I will not skirt my complicity with what happened on the National Mall and in the halls of the Capitol. The images of the bloodshed and the names of the dead will haunt me for the rest of my life. Many have wondered if I resigned out of ambition to run against President Love in the upcoming primary, while other Democrats have begged me to do just that. But I cannot because I do not deserve the office. Not after failing to stop what happened. I have no moral authority to challenge President Love, but there are many brave public servants who do.
The legacy of August 1 will not be decided by a feckless and rigged Senate committee. It will be decided by what voters and citizens do, as we fight to hold our nation together in these hungry and perilous times.
G
UNS
, W
ALLS, AND
S
ULFUR
D
IOXIDE
2035
I tried to just say the truth, as plainly as I could.
“I don’t know if I’d call them nightmares, but it’s in my dreams, certainly.

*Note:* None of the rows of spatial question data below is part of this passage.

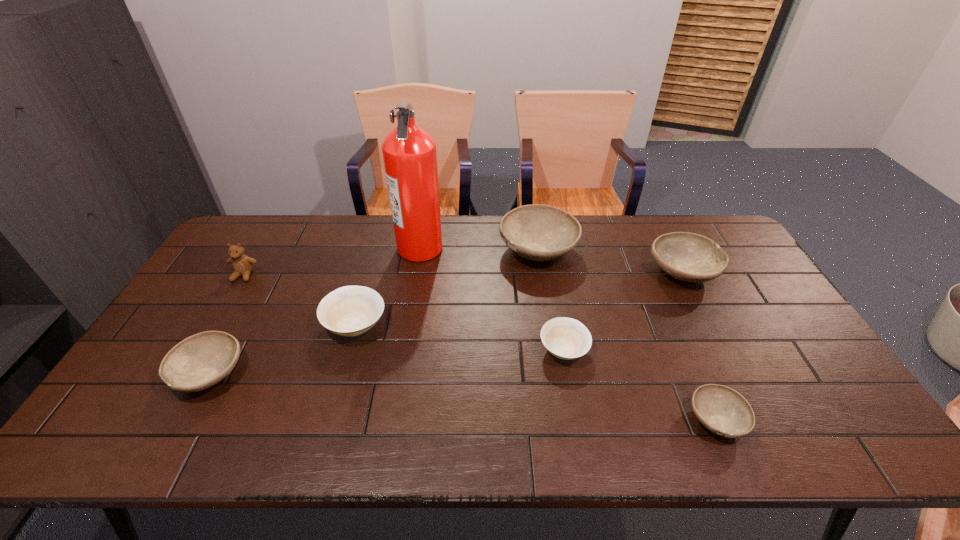
What are the coordinates of `free space between the leftmost gray bowl and the smallest gray bowl` in the screenshot? It's located at (463, 397).

Image resolution: width=960 pixels, height=540 pixels. In order to click on unoccupied area between the teddy bear and the tallest object in this screenshot , I will do `click(332, 261)`.

You are a GUI agent. You are given a task and a screenshot of the screen. Output one action in this format:
    pyautogui.click(x=<x>, y=<y>)
    Task: Click on the empty location between the smaller beige bowl and the bigger beige bowl
    
    Given the screenshot: What is the action you would take?
    pyautogui.click(x=460, y=338)

The height and width of the screenshot is (540, 960). What are the coordinates of `empty space that is in between the teddy bear and the smaller beige bowl` in the screenshot? It's located at (404, 313).

Identify the location of free spot between the teddy bear and the right beige bowl. (404, 313).

Identify the location of free space that is in between the bigger beige bowl and the second biggest gray bowl. This screenshot has height=540, width=960. (518, 299).

Identify the location of the fourth closest object to the fire extinguisher. The image size is (960, 540). (x=242, y=265).

Choose which object is the third nearest neighbor to the third smallest gray bowl. Please provide its 2D coordinates. Your answer should be formatted as a tuple, i.e. [(x, y)], where the tuple contains the x and y coordinates of a point satisfying the conditions above.

[(722, 410)]

At what (x,y) coordinates should I click in order to perform the action: click on bowl object that ranks as the fourth closest to the second biggest gray bowl. Please return your answer as a coordinate pair (x, y). The width and height of the screenshot is (960, 540). Looking at the image, I should click on (350, 310).

The height and width of the screenshot is (540, 960). I want to click on bowl that is the closest to the third smallest gray bowl, so click(537, 232).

Coming into the house and finding her. It was… truly awful. Shocking and, this is a pedestrian word but, disgusting…” I tried to find a way to admit what I wanted to admit. “I find I have more guilt not that she did it, but that I…”
I paused too long, my eye wandering over a slab of obsidian hanging on the wall. Expensive art was a staple of these high-priced therapists. As if office decor could signal one’s competence as a mechanic of souls. Maria’s knuckles left her chin so she could urge me on.
“I feel guilty because I’m glad she’s gone.” I wanted her to say something then, but she only waited. “I miss her, of course, but I miss the woman who raised me. Not the one at the end. She was so bitter and unhappy and cruel—especially to me. I couldn’t bear to be around her anymore.” I plucked a piece of lint from my pants. “Anyway, I know we talk about this all the time…”
“We talk about whatever you want to talk about,” said Maria, her eyes always eager behind her ARs. She never took a note, but she seemed to remember everything, and furthermore, care. Not in the sense that she empathized, but like she was an alien who just found humans fascinating. “Finding a loved one after a suicide is an incredible life event, Jacquelyn. The emotions that come with it are complicated. Do you talk to your partner about it?”
“I have. I don’t anymore really.”
“Why not?”
“He has his own things going on. Sometimes I talk to Allie.”
“But not your brother?”
I rolled my eyes. “Erik wouldn’t talk about it if Xuritas cuffed him to a chair and hooked him up to a car battery.”
“He’s closed off.”
“That’s one way of putting it. He’s divorced, estranged from his kids, drinks heavily.”
“What does he do for work again?”
“Mostly I give him money.”
“How much?”
“A lot. Same with Allie.”
“I thought she had the doctor husband?”
“She does, but they’re overleveraged. You’ve never met two more irresponsible people, and he’s retired now. Almost in his seventies and he’s asking his wife to hit up her sister for ‘loans’ every six months.”
Now that most of my social circle consisted of people who’d gone from elite prep schools to Princeton to making small fortunes, I had an imposter’s anxiety and avoided talk that could lead to my family’s pinched, unhappy lives. I had unnerving fears of my siblings coming to visit me in New York and having to introduce them at a dinner party: Erik with his dead front tooth or Allie and her Real Housewives of St. Louis life. Fred hypothesized that our extravagantly successful peers were in fact jealous of my background. The rich couldn’t wait to tell you about whatever humble beginnings they could dredge up. “Growing up, our summer house was such a dump, it didn’t even have a dock!” he joked.